Spinocerebellar ataxia type 7 (SCA7) is an autosomal dominant cerebellar ataxia caused by a CAG repeat expansion in the ataxin-7 gene. In humans, SCA7 is characterized by marked anticipation due to intergenerational repeat instability with a bias toward expansion, and is thus regarded as the most unstable of the polyglutamine diseases. To study the molecular basis of CAG/CTG repeat instability and its pathological significance, we generated lines of transgenic mice carrying either a SCA7 cDNA construct or a 13.5 kb SCA7 genomic fragment with 92 CAG repeats. While the cDNA transgenic mice showed little intergenerational repeat instability, the genomic fragment transgenic mice displayed marked intergenerational instability with an obvious expansion bias. We then went on to generate additional lines of genomic fragment transgenic mice, and observed that deletion of the 3' genomic region significantly stabilized intergenerational transmission of the SCA7 CAG92 repeat. These results suggest that cis-information present on the genomic fragment is driving the instability process. As the SCA7 genomic fragment contains a large number of replication-associated motifs, the presence of such sequence elements may make the SCA7 CAG repeat region more susceptible to instability. Small-pool and standard PCR analysis of tissues from genomic fragment mice revealed large repeat expansions in their brains and livers, but no such changes were found in any tissues from cDNA transgenic mice that have been shown to undergo neurodegeneration. As large somatic repeat expansions are absent from the brains of SCA7 cDNA mice, our results indicate that neurodegeneration can occur without marked somatic mosaicism, at least in these mice.

Polyglutamine-expanded ataxin-7 promotes non-cell-autonomous purkinje cell degeneration and displays proteolytic cleavage in ataxic transgenic mice.

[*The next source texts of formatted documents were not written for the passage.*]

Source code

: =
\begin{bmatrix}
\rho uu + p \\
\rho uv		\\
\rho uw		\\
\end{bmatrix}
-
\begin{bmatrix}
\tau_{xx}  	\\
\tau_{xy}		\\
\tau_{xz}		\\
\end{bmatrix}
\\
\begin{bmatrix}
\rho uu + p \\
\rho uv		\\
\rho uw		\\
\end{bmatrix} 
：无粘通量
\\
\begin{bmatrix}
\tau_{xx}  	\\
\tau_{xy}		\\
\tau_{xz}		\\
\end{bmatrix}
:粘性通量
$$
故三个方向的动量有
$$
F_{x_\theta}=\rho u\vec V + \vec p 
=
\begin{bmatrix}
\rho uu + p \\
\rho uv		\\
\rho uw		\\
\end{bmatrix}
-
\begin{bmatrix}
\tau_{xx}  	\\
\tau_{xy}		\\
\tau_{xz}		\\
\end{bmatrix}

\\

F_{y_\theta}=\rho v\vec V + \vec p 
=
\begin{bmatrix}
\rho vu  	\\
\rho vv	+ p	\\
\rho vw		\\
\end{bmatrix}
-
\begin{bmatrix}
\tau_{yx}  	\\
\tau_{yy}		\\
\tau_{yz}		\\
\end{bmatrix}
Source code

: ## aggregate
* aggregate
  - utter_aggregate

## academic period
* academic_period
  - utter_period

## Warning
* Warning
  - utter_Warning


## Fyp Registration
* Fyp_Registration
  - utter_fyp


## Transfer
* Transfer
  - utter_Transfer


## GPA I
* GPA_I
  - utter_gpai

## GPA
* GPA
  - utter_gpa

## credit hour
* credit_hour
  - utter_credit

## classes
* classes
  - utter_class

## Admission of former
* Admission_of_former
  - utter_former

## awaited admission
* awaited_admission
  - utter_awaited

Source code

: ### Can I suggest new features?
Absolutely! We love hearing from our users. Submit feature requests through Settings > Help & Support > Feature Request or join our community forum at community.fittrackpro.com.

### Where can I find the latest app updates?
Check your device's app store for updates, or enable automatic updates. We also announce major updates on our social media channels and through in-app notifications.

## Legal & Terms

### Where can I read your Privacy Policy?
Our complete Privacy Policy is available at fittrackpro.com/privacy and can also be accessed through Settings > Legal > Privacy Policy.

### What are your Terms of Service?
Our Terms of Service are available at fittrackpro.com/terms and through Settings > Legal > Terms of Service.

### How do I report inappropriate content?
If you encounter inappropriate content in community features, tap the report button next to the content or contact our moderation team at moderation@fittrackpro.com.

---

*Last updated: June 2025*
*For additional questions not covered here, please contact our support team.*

Spinocerebellar ataxia (SCA) type 7 is an inherited neurodegenerative disorder caused by expansion of a polyglutamine tract within the ataxin-7 protein. To determine the molecular basis of polyglutamine neurotoxicity in this and other related disorders, we produced SCA7 transgenic mice that express ataxin-7 with 24 or 92 glutamines in all neurons of the CNS, except for Purkinje cells. Transgenic mice expressing ataxin-7 with 92 glutamines (92Q) developed a dramatic neurological phenotype presenting as a gait ataxia and culminating in premature death. Despite the absence of expression of polyglutamine-expanded ataxin-7 in Purkinje cells, we documented severe Purkinje cell degeneration in 92Q SCA7 transgenic mice. We also detected an N-terminal truncation fragment of ataxin-7 in transgenic mice and in SCA7 patient material with both anti-ataxin-7 and anti-polyglutamine specific antibodies. The appearance of truncated ataxin-7 in nuclear aggregates correlates with the onset of a disease phenotype in the SCA7 mice, suggesting that nuclear localization and proteolytic cleavage may be important features of SCA7 pathogenesis. The non-cell-autonomous nature of the Purkinje cell degeneration in our SCA7 mouse model indicates that polyglutamine-induced dysfunction in adjacent or connecting cell types contributes to the neurodegeneration.